Repeat the span of the entries below that starts at the line with "right elbow: (195, 143)" and ends at the line with "left back paw: (82, 227)", nothing more. Skip the pictures.

Supplied material:
=== Begin Enclosure ===

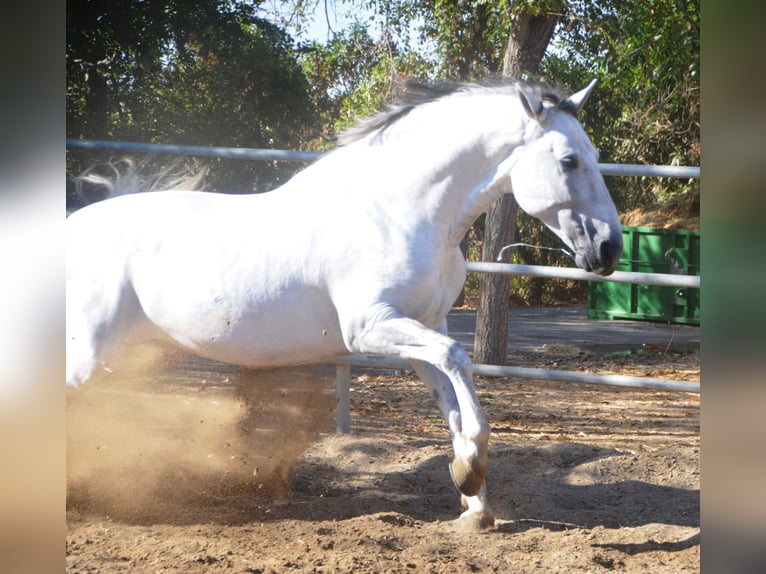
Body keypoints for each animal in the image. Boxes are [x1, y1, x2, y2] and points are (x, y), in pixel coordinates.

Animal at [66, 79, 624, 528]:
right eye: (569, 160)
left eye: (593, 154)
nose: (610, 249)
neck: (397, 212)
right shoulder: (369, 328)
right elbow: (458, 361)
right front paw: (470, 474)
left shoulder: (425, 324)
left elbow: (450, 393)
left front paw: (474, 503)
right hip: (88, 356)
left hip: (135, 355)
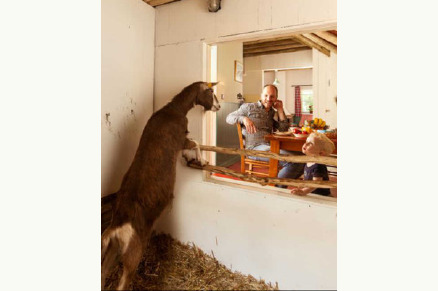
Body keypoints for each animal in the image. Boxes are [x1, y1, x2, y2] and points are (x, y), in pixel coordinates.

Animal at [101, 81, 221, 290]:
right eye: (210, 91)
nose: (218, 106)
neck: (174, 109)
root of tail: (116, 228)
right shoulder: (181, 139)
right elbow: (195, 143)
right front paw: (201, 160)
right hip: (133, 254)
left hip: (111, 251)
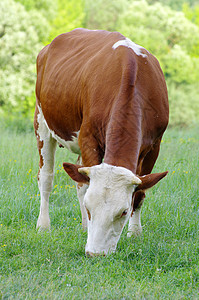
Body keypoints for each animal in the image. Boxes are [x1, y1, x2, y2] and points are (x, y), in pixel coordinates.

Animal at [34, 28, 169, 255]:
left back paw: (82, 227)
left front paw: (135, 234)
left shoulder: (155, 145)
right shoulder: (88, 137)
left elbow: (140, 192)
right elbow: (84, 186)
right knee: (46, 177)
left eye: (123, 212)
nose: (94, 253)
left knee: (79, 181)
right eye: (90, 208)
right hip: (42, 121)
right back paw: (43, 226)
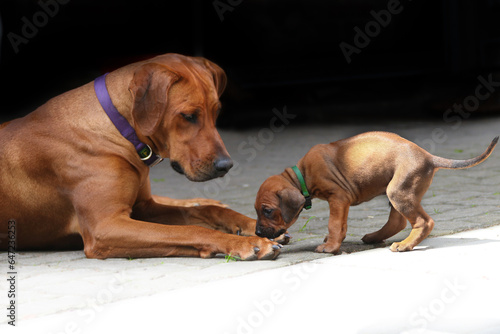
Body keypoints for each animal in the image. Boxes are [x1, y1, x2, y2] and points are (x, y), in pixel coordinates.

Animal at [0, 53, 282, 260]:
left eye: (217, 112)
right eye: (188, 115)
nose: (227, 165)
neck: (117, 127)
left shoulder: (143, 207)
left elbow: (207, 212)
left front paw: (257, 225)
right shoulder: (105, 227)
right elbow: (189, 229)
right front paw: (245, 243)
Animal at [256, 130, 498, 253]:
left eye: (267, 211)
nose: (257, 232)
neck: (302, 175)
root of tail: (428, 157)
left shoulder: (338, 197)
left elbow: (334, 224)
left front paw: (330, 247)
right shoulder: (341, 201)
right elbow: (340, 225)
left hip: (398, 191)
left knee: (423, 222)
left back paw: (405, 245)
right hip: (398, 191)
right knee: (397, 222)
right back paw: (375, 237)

=== End Enclosure ===
=== Begin Enclosure ===

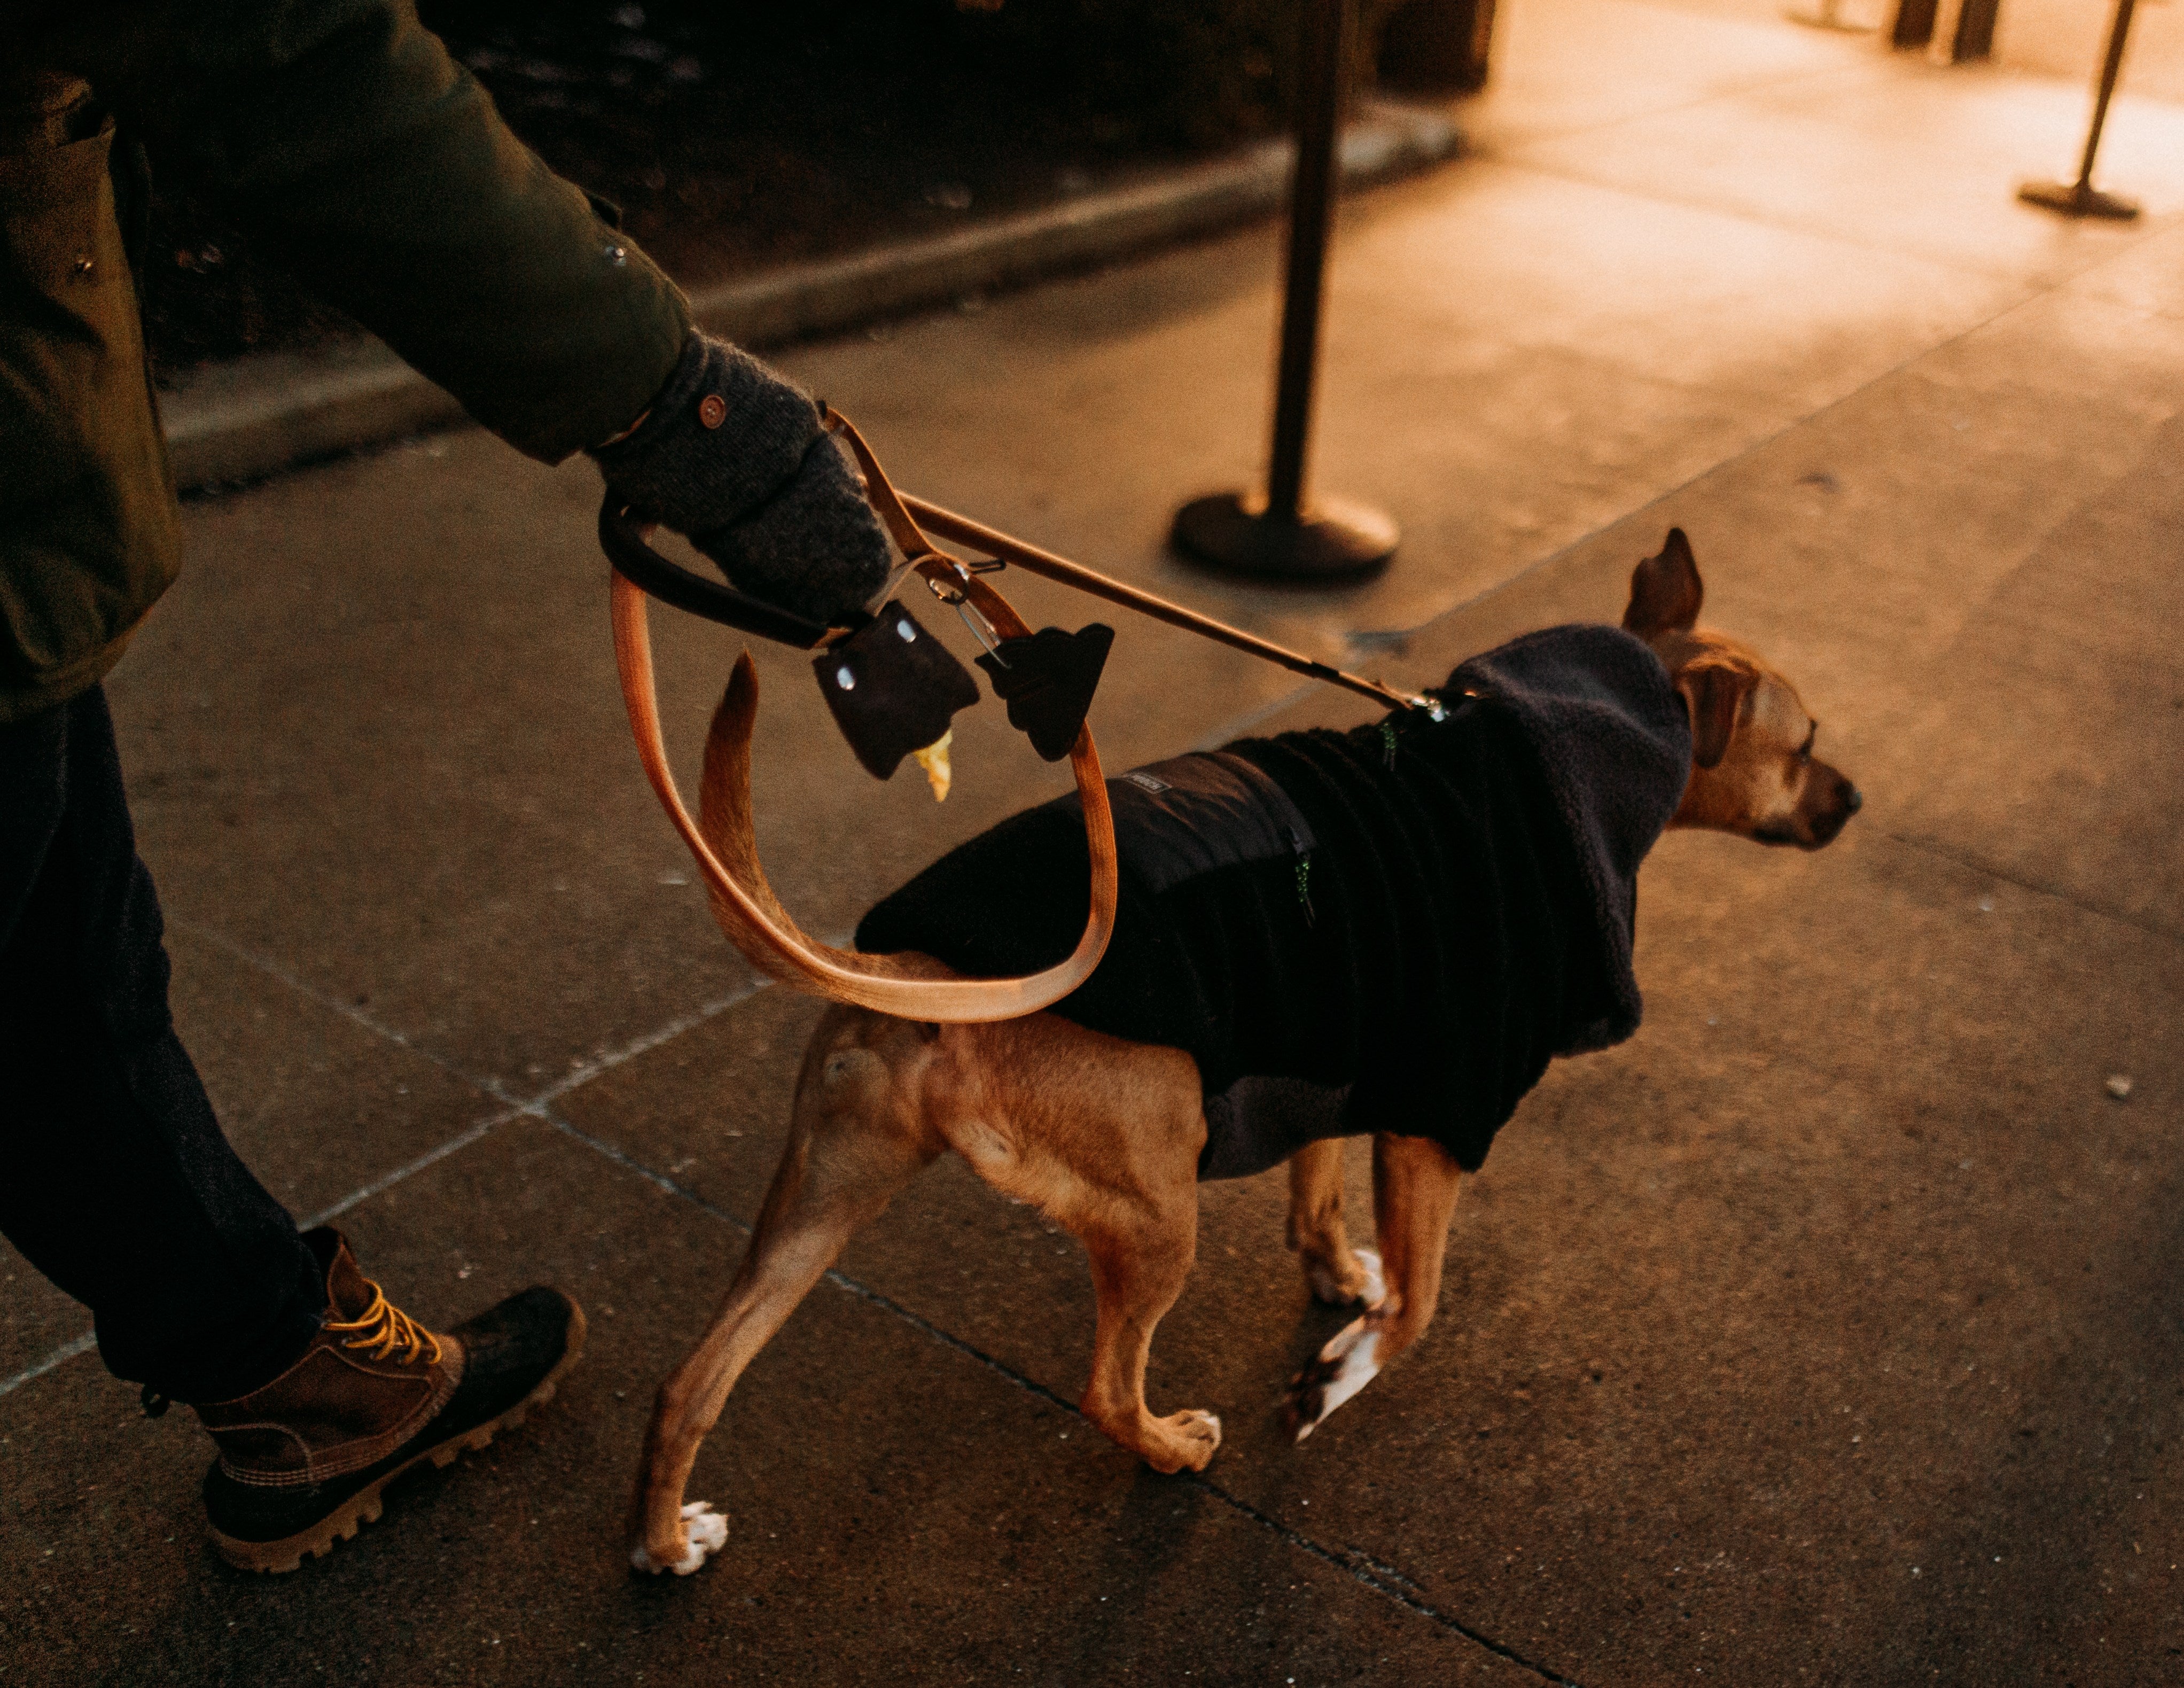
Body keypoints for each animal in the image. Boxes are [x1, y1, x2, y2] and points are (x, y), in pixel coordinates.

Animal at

=== End Enclosure ===

Result for this exercise:
right elbow: (195, 143)
right front paw: (201, 160)
right hip: (133, 254)
left hip: (111, 251)
Body keypoints for each animal in the image. Boxes are [x1, y1, x2, y2] and points are (x, y), in pixel coordinates.

Animal at [34, 28, 169, 255]:
left back paw: (82, 227)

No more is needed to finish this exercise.